Baltimore, MD — The study of muscular system protein myostatin has been of great interest to researchers as a potential therapeutic target for people with muscular disorders. Although much is known about how myostatin affects muscle growth, there has been disagreement about what types of muscle cells it acts upon. New research from a team including Carnegie's Chen-Ming Fan and Christoph Lepper narrows down the field to one likely type of cell. Their work is published the week of August 6 by Proceedings of the National Academy of Sciences.
Myostatin is known to inhibit muscle growth and its function is common in many mammals, including cows, sheep, dogs, humans, and mice. Mutant mice lacking in myostatin have muscle mass that is almost double that of normal mice. This property is what makes it an attractive potential drug target. By inhibiting myostatin a drug could, in theory, promote muscle growth, even in a person with a muscular disease.
There has been considerable debate about which types of muscle cells are targeted by myostatin: fibrous muscle cells called myofibers, or muscle stem cells called satellite cells. The satellite cells are activated by muscular injury, begin to divide, and fuse to myofibers. Some studies seem to indicate myostatin targets satellite cells, others indicate myofibers.
The research team, co-led by Fan and Se-Jin Lee, who is a former Carnegie Staff Associate and currently at Johns Hopkins University Medical School, used a variety of techniques—both genetic and pharmacological—and determined that the muscle growth caused by inhibiting myostatin does not significantly involve the incorporation of satellite cells into myofibers.
This finding has major implications for the possible use of myostatin as a clinical target. There are outstanding questions about how a drug designed to target myostatin would work in clinical conditions in which patient’s satellite cells are depleted. For example, in diseases like muscular dystrophy, satellite cells are believed to compensate for degenerated muscle cells in the early stages of the disease, causing the pool of these stem cells to shrink over time. This work raises the possibility that these patients might still benefit from myostatin inhibitors.
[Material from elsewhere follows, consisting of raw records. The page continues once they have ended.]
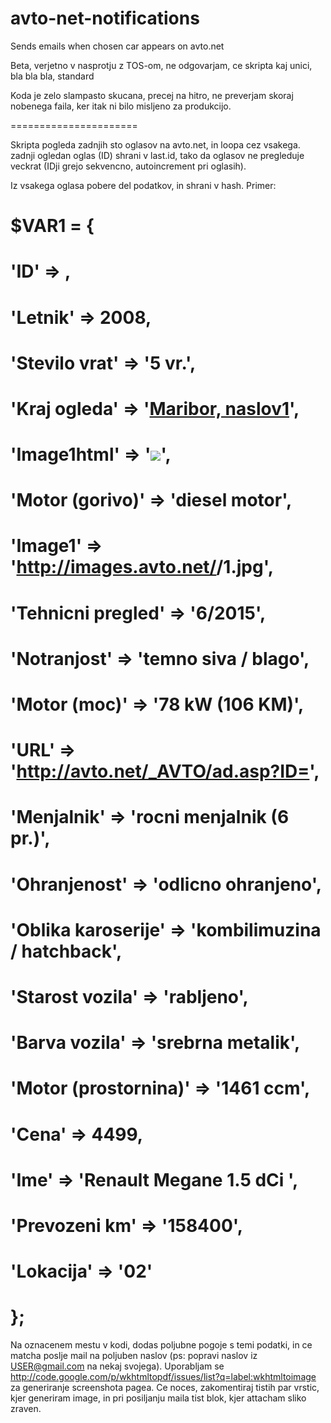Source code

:avto-net-notifications
======================

Sends emails when chosen car appears on avto.net 

Beta, verjetno v nasprotju z TOS-om, ne odgovarjam, ce skripta kaj unici, bla bla bla, standard

Koda je zelo slampasto skucana, precej na hitro, ne preverjam skoraj nobenega faila, ker itak ni bilo misljeno za produkcijo. 

======================

Skripta pogleda zadnjih sto oglasov na avto.net, in loopa cez vsakega. zadnji ogledan oglas (ID) shrani v last.id, tako da oglasov ne pregleduje veckrat (IDji grejo sekvencno, autoincrement pri oglasih).


Iz vsakega oglasa pobere del podatkov, in shrani v hash. Primer:

# $VAR1 = {
#           'ID' => <ID>,
#           'Letnik' => 2008,
#           'Stevilo vrat' => '5 vr.',
#           'Kraj ogleda' => '<a  href="ad.asp?ID=<ID>&show=3" target="_self"><b>Maribor, naslov1</b></a>',
#           'Image1html' => '<img src="http://images.avto.net/<ID>/1.jpg">',
#           'Motor (gorivo)' => 'diesel motor',
#           'Image1' => 'http://images.avto.net/<ID>/1.jpg',
#           'Tehnicni pregled' => '6/2015',
#           'Notranjost' => 'temno siva / blago',
#           'Motor (moc)' => '78 kW        (106 KM)',
#           'URL' => 'http://avto.net/_AVTO/ad.asp?ID=<ID>',
#           'Menjalnik' => 'rocni menjalnik (6 pr.)',
#           'Ohranjenost' => 'odlicno ohranjeno',
#           'Oblika karoserije' => 'kombilimuzina / hatchback',
#           'Starost vozila' => 'rabljeno',
#           'Barva vozila' => 'srebrna metalik',
#           'Motor (prostornina)' => '1461 ccm',
#           'Cena' => 4499,
#           'Ime' => 'Renault Megane 1.5 dCi ',
#           'Prevozeni km' => '158400',
#           'Lokacija' => '02'
#         };



Na oznacenem mestu v kodi, dodas poljubne pogoje s temi podatki, in ce matcha poslje mail na poljuben naslov (ps: popravi naslov iz USER@gmail.com na nekaj svojega). Uporabljam se http://code.google.com/p/wkhtmltopdf/issues/list?q=label:wkhtmltoimage za generiranje screenshota pagea. Ce noces, zakomentiraj tistih par vrstic, kjer generiram image, in pri posiljanju maila tist blok, kjer attacham sliko zraven.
"More work is needed to determine whether these findings are applicable to various clinical conditions, such as exercise, injury, and sarcopenia—degenerative loss of muscle mass associated with aging," Fan said. "However, our findings initially indicate that many different diseases affecting the muscular system could potentially be responsive to drugs that inhibit myostatin and thus promote muscle growth, without regard to the status of the muscle stem cell pool."
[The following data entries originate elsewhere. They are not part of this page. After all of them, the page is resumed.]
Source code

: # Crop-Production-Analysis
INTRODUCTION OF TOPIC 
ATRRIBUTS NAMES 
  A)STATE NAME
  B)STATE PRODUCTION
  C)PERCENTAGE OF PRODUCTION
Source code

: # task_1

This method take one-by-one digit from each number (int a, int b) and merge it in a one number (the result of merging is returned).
The other co-authors on the study are Than Huynh, Yun-Sil Lee, and Suzanne Sebald of the Johns Hopkins University School of Medicine; Sarah Wilcox-Adelman of the Boston Biomedical Research Institute; Naoki Iwamori and Martin Matzuk of Baylor College of Medicine.
Caption: Mouse picture courtesy of the U.S. Fish and Wildlife Service.
Under a licensing agreement between Pfizer Inc. and the Johns Hopkins University, Se-Jin Lee is entitled to a share of royalty received by the University on sales of products related to myostatin. The terms of this arrangement are being managed by the university, in accordance with its conflict of interest policies.
This research was funded by the National Institutes of Health.